Team:Goettingen/week7-3

V06_11

• Experiment:
  We selected 8 different promoters for our chemoreceptor TAR. We chose the following parts for this purpose:
  J23100 (18C)
  J23104 (18K)
  J23105 (18M)
  J23106 (18O)
  J23109 (2G)
  J23112 (20E)
  J23113 (20G)
  J23114 (20I)
  all of these in vector J61002 (for details click here). These constructs were, prior to this experiment, transformed into E. coli, prepped and stored at -20 °C.
  The vector J61002 was digested with SpeI and PstI, the insert TAR_QC was digested with XbaI and PstI and subsequently ligated downstream of our 8 promoters according to protocol. We transformed E. coli Δ tar with the generated constructs. This is an E. coli DH10B strain where the tar gene is deleted. Consequently this strain cannot perceive Aspartate any longer.
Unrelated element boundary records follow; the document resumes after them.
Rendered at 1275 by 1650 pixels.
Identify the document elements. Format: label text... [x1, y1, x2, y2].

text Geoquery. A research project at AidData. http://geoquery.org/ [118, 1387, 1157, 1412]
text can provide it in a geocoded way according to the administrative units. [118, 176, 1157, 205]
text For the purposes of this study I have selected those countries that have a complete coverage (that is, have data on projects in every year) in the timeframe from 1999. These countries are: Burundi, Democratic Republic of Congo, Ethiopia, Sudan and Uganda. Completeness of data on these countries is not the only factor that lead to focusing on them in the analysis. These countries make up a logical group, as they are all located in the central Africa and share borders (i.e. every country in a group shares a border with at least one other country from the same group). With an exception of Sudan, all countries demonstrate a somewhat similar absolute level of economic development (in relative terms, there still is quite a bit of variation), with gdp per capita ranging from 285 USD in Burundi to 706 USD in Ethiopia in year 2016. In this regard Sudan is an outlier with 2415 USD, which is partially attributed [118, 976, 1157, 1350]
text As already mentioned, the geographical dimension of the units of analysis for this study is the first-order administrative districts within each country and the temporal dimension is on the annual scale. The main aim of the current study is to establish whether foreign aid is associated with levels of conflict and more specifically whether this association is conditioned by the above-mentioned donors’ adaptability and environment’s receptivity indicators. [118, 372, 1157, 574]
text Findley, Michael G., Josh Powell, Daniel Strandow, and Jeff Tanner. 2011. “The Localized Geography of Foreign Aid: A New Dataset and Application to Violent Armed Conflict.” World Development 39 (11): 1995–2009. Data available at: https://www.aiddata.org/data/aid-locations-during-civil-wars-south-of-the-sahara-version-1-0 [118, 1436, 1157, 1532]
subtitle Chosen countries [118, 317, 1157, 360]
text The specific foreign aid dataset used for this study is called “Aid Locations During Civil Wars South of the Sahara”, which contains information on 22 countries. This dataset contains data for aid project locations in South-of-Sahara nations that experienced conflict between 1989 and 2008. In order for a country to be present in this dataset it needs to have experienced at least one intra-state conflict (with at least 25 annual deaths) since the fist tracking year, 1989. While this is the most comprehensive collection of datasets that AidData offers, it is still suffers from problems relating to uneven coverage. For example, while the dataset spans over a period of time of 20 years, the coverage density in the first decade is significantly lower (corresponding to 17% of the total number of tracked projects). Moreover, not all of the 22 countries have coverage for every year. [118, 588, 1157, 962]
We use it to verify that our constructs are able to rescue this phenotype.

V06_13

• Experiment:
  All 8 promoter constructs + TAR_QC were prepped using peqGOLD Plasmid Miniprep kit (PeqLab) following the user manual. We performed a test digestion using XbaI and PstI to verify that the insert TAR_QC was successfully integrated into the plasmid. Glycerol stocks (30 %) of E. coli Δ tar J61002_promoter_TAR_QC were prepared and stored at -80 °C.

• Observations & Results:
  All eight constructs were successfully generated!